ABOUT THIS TASK ▸ Duplicate word for word the part of the text on teeth and jaw health that opens with the words "Changes in tooth" and closes with "and sensitive teeth.".

SOURCE TEXT ▸
= = = = = = =

Temporomandibular disorder (TMD) is a condition, which isn't usually serious, that affects the movement of the jaw.

Signs include: pain around your jaw, ear and temple; clicking, popping or grinding noises when you move your jaw; a headache around your temples; difficulty opening your mouth fully and your jaw locking when you open your mouth.

Loose and wobbly teeth

Dr Mahmood explains the reason behind your teeth becoming loose or falling out may be down to gum disease.

It could also be the onset of osteoporosis, which is a disease that weakens the body's bones and bone density.

“There have been studies showing links between osteoporosis and bone loss in the jaw which the teeth anchor into," he said.

"This should be investigated further if you’re experiencing random tooth loss."

Changes on the surface of teeth

Changes in tooth enamel and the surface of teeth could be signs of an eating disorder.

That's according to Dr Mahmood who says teeth which "appear eroded and translucent" can be a tell-tale for the likes of bulimia or acid reflux.

He added: “Stomach acid is abrasive and can steadily wear away at tooth enamel.

"Excessive vomiting can also prompt dry mouth, dry and cracked lips, loss of tooth enamel, swollen salivary glands and sensitive teeth.

= = = = = = =

STORED DATA ▸
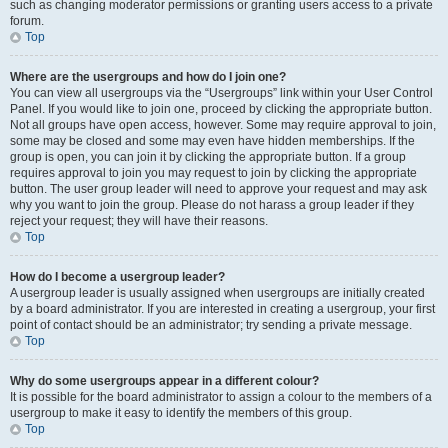
such as changing moderator permissions or granting users access to a private
forum.
Top
Where are the usergroups and how do I join one?
You can view all usergroups via the “Usergroups” link within your User Control
Panel. If you would like to join one, proceed by clicking the appropriate button.
Not all groups have open access, however. Some may require approval to join,
some may be closed and some may even have hidden memberships. If the
group is open, you can join it by clicking the appropriate button. If a group
requires approval to join you may request to join by clicking the appropriate
button. The user group leader will need to approve your request and may ask
why you want to join the group. Please do not harass a group leader if they
reject your request; they will have their reasons.
Top
How do I become a usergroup leader?
A usergroup leader is usually assigned when usergroups are initially created
by a board administrator. If you are interested in creating a usergroup, your first
point of contact should be an administrator; try sending a private message.
Top
Why do some usergroups appear in a different colour?
It is possible for the board administrator to assign a colour to the members of a
usergroup to make it easy to identify the members of this group.
Top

= = = = = = =

ANSWER TO THE PROBLEM ▸
Changes in tooth enamel and the surface of teeth could be signs of an eating disorder.

That's according to Dr Mahmood who says teeth which "appear eroded and translucent" can be a tell-tale for the likes of bulimia or acid reflux.

He added: “Stomach acid is abrasive and can steadily wear away at tooth enamel.

"Excessive vomiting can also prompt dry mouth, dry and cracked lips, loss of tooth enamel, swollen salivary glands and sensitive teeth.